Anyway, I don't think you're particularly weird at all, frankly. I hope that doesn't offend you -- but boy, I know some REALLY weird people, and you're just, y'know, crafty, and kind, and interested in things, and thoughtful... not so strange, after all!
:)

Anonymous said...

I'm so very glad your blog exists. Funny, but I find it a stable (not crazy or weird place) and think of you the same way.

-- Grace in MA

Anonymous said...

Happy Blogiversary! Writing posts for seven years is something to celebrate.

alh said...

Happy blogiversary! I recently had mine as well and had some similar thoughts, although I never quite got around to posting them. I would like you to know that you're comments on my blog (and over at Rav) have saved my sanity days of late, so if that is the result of putting yourself out there, in my little corner of the world it a very important thing!

Lydia said...

Happy blogiversary!

I really enjoy reading you.

Anonymous said...

Happy Blogiversary!

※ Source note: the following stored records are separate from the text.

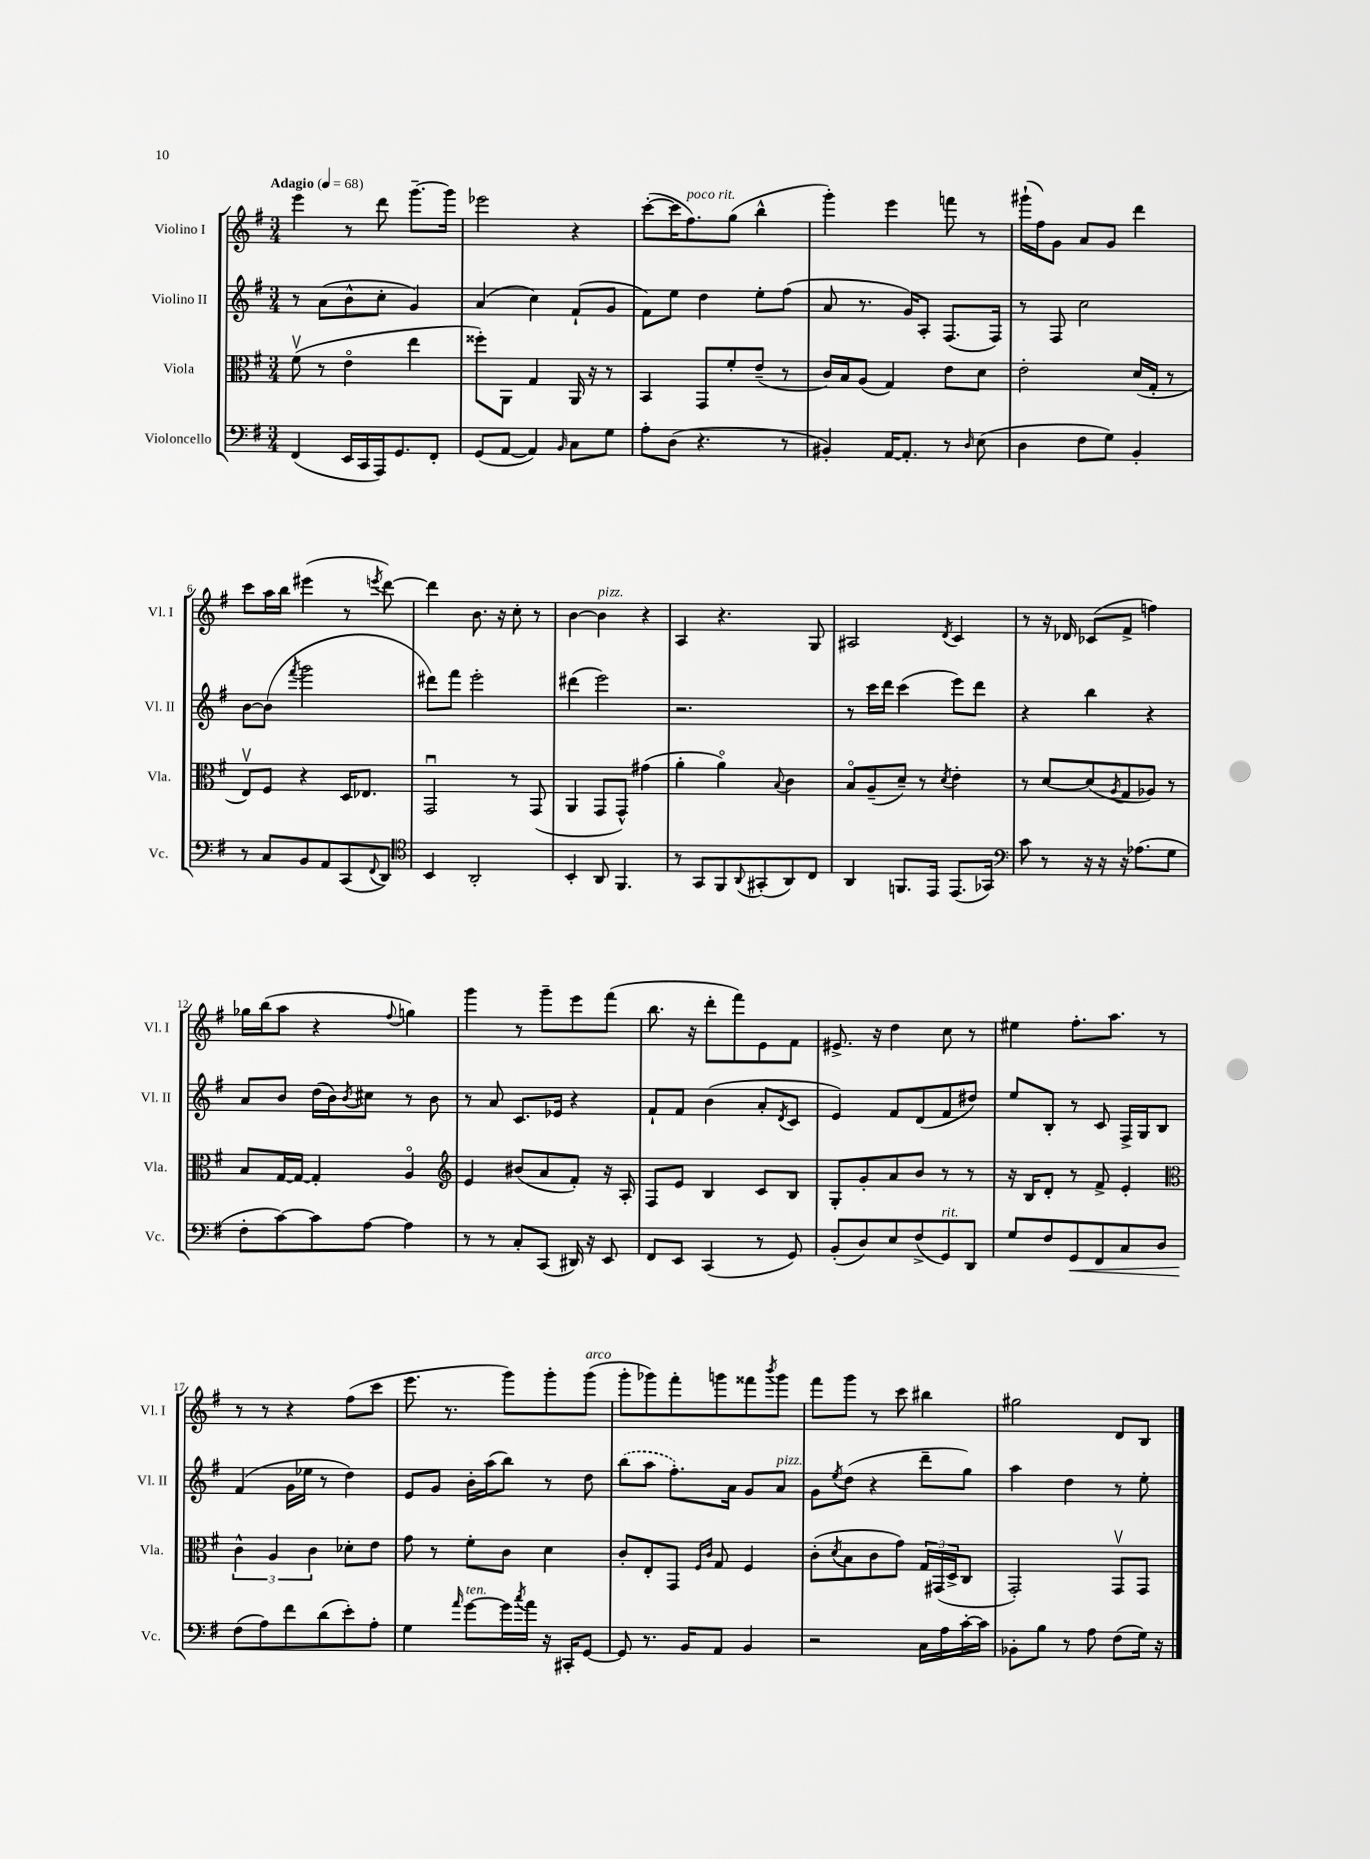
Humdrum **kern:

**kern	**kern	**kern	**kern
*staff4	*staff3	*staff2	*staff1
*clefF4	*clefC3	*clefG2	*clefG2
*k[f#]	*k[f#]	*k[f#]	*k[f#]
*M3/4	*M3/4	*M3/4	*M3/4
*MM68	*MM68	*MM68	*MM68
(4FF#	(8f#v	8r	4eee
.	8r	(8a	.
16EE	4eo	8b^^	8r
16CC	.	.	.
16AAA)	.	8cc'	8ddd
8.GG	.	.	.
.	4ee	4g)	[8.ggg~
8FF#'	.	.	.
.	.	.	16ggg]
=	=	=	=
(8GG	8ff##')	(4a	2eee-
[8AA	8AA	.	.
4AA])	4G	4cc)	.
16qqBB	.	.	.
8C	16AA	(8f#`	4r
.	16r	.	.
8G	8r	8g	.
=	=	=	=
8A'	4BB	8f#)	([8ccc'
(8D	.	8ee	16ccc]
.	.	.	8.ff#)
4.r	8GG	4dd	.
.	8f#'	.	(8gg
.	(8e~	8ee'	4bb^^
8r	8r	(8ff#	.
=	=	=	=
4BB#')	16c)	8a	4ggg')
.	16B	.	.
.	(8A	8.r	.
[16AA	4G)	.	4eee
8.AA']	.	16g)	.
.	.	8A'	.
8r	8e	(8.F#	8fff
16qqD	.	.	.
(8E	8d	.	8r
.	.	16F#)	.
=	=	=	=
4D	2e'	8r	(16ggg#`
.	.	.	16ff#)
.	.	8F#	8g
8F#	.	2cc	8a
8G)	.	.	8g
4BB'	(16d	.	4ddd
.	16G'	.	.
.	8r	.	.
=	=	=	=
8r	8Ev)	[8b	8ccc
8C	8F#	(8b]	16aa
.	.	.	16bb
.	.	8qfff#	.
8BB	4r	2ggg	(4eee#
8AA	.	.	.
(8CC	16D	.	8r
.	8.E-	.	.
8qqFF#	.	.	8qeee
8DD)	.	.	[8ddd)
=	=	=	=
*clefC4	*	*	*
4BB	2GGu	8ddd#)	4ddd]
.	.	8fff#	.
2AA'	.	2eee'	8.b
.	.	.	16r
.	8r	.	8cc'
.	(8GG	.	8r
=	=	=	=
4BB'	4AA	(4ddd#	[4b
8AA	8GG	2eee)	4b]
4.FF#	8GG^^)	.	.
.	(4g#	.	4r
=	=	=	=
8r	4a'	2.r	4A
8GG	.	.	.
8FF#	4ao)	.	4.r
8qqAA	.	.	.
(8GG#'	.	.	.
.	8qqB	.	.
8AA)	4c	.	.
8C	.	.	8G
=	=	=	=
4AA	8Bo	8r	2A#
.	(8A~	16ccc	.
.	.	16ddd	.
8.FF	8d~)	(4ccc	.
.	8r	.	.
16EE	.	.	.
.	8qd	.	8qd
(8.EE	4e'	8eee)	4c
.	.	8ddd	.
16GG-)	.	.	.
=	=	=	=
*clefF4	*	*	*
8c	8r	4r	8r
8r	[8d	.	16r
.	.	.	16d-
16r	(8d]	4bb	(8c-
16r	.	.	.
.	8qA	.	.
16r	8G	.	8f#^
(8.A-	.	.	.
.	8A-)	4r	4ff)
8G	8r	.	.
=	=	=	=
8F#'	8B	8a	16gg-
.	.	.	(16bb
[8c)	[16G	8b	8aa
.	16G_	.	.
8c]	4G']	(16dd	4r
.	.	16b)	.
.	.	8qb	.
[8A	.	8cc#	.
.	.	.	8qqff#
4A]	4Ao	8r	4gg)
.	.	8b	.
=	=	=	=
*	*clefG2	*	*
8r	4e	8r	4ggg
8r	.	8a	.
8C'	(8b#	8.c	8r
(8CC	8a	.	8ggg~
.	.	16e-	.
16DD#)	8f#')	4r	8eee
16r	.	.	.
8EE	16r	.	(8fff#
.	16A'	.	.
=	=	=	=
8FF#	8F#	8f#`	8.bb
8EE	8e	8f#	.
.	.	.	16r
(4CC	4B	(4b	8ddd'
.	.	.	8fff#)
8r	8c	8a'	8e
.	.	8qd	.
8GG)	8B	8c	8f#
=	=	=	=
(8BB'	8G'	4e)	8.e#^
8D)	8g'	.	.
.	.	.	16r
8E	8a	8f#	4dd
(8F#^	8b	(8d	.
8GG)	8r	8f#	8cc
8DD	8r	8dd#)	8r
=	=	=	=
8G	16r	8ee	4ee#
.	16B	.	.
8F#	8d'	8B'	.
8GG	8r	8r	8.ff#'
8FF#	8f#^	8c	.
.	.	.	8.aa
8C	4e'	16F#^	.
.	.	16G	.
8D	.	8B	8r
=	=	=	=
*	*clefC3	*	*
(8F#	6c^^	(4f#	8r
8A)	.	.	8r
.	6A	.	.
8f#	.	16g	4r
.	.	16ee-	.
.	6c	.	.
(8d	.	8r	.
8e')	8d-'	4dd)	(8ff#
8A'	8e	.	8ccc
=	=	=	=
4G	8g	8e	8.eee
.	8r	8g	.
.	.	.	8.r
16qqa	.	.	.
[8g	8f#'	16b'	.
.	.	(16aa	.
16g]	8c	8bb)	8ggg)
8qcc	.	.	.
16a	.	.	.
16r	4d	8r	8ggg'
16CC#'	.	.	.
[8GG	.	8dd	(8ggg
=	=	=	=
8GG]	8c'	(8bb	8ggg'
8.r	8E'	8aa	8ggg-)
.	8GG	8.ff#')	8fff#'
16BB	.	.	.
.	16qqF#	.	.
.	16qqc	.	.
8AA	8G	.	8ggg
.	.	16a	.
4BB	4F#	8g	8fff##
.	.	.	8qbbb
.	.	8a	8ggg
=	=	=	=
2r	(8c'	8g	8fff#
.	8qd	8qee	.
.	8B	(8dd	8ggg
.	8c	4r	8r
.	8g)	.	8ccc
16C	24G	8ddd~	4bb#
.	(24GG#	.	.
16A	.	.	.
.	24D^	.	.
[16c'	8C	8gg)	.
16c]	.	.	.
=	=	=	=
8BB-'	2GG')	4aa	2gg#
8B	.	.	.
8r	.	4dd	.
8A	.	.	.
(8F#	8GGv	8r	8d
16G)	8GG	8ee'	8B
16r	.	.	.
==	==	==	==
*-	*-	*-	*-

Seven years is, oh, like five centuries or so on the Internet -- quite a record. As for finding other people who take pleasure in making things, and even have rather more than a few projects going on at once, are there any fiber arts guilds/group in your area, such as quilters, knitters, spinners, weavers? Such groups are often less exclusive than their name implies, in terms of handwork interests.

Astrid

Bess said...

AT least you have 9 comments. I don't believe I ever got 9 comments in the history of my poor little blog. I suspect most folk have fallen asleep by the time they get to the comment section.

But you know I am a regular anyway and any time you are in Virginia you just give me a call and we can have lunch together.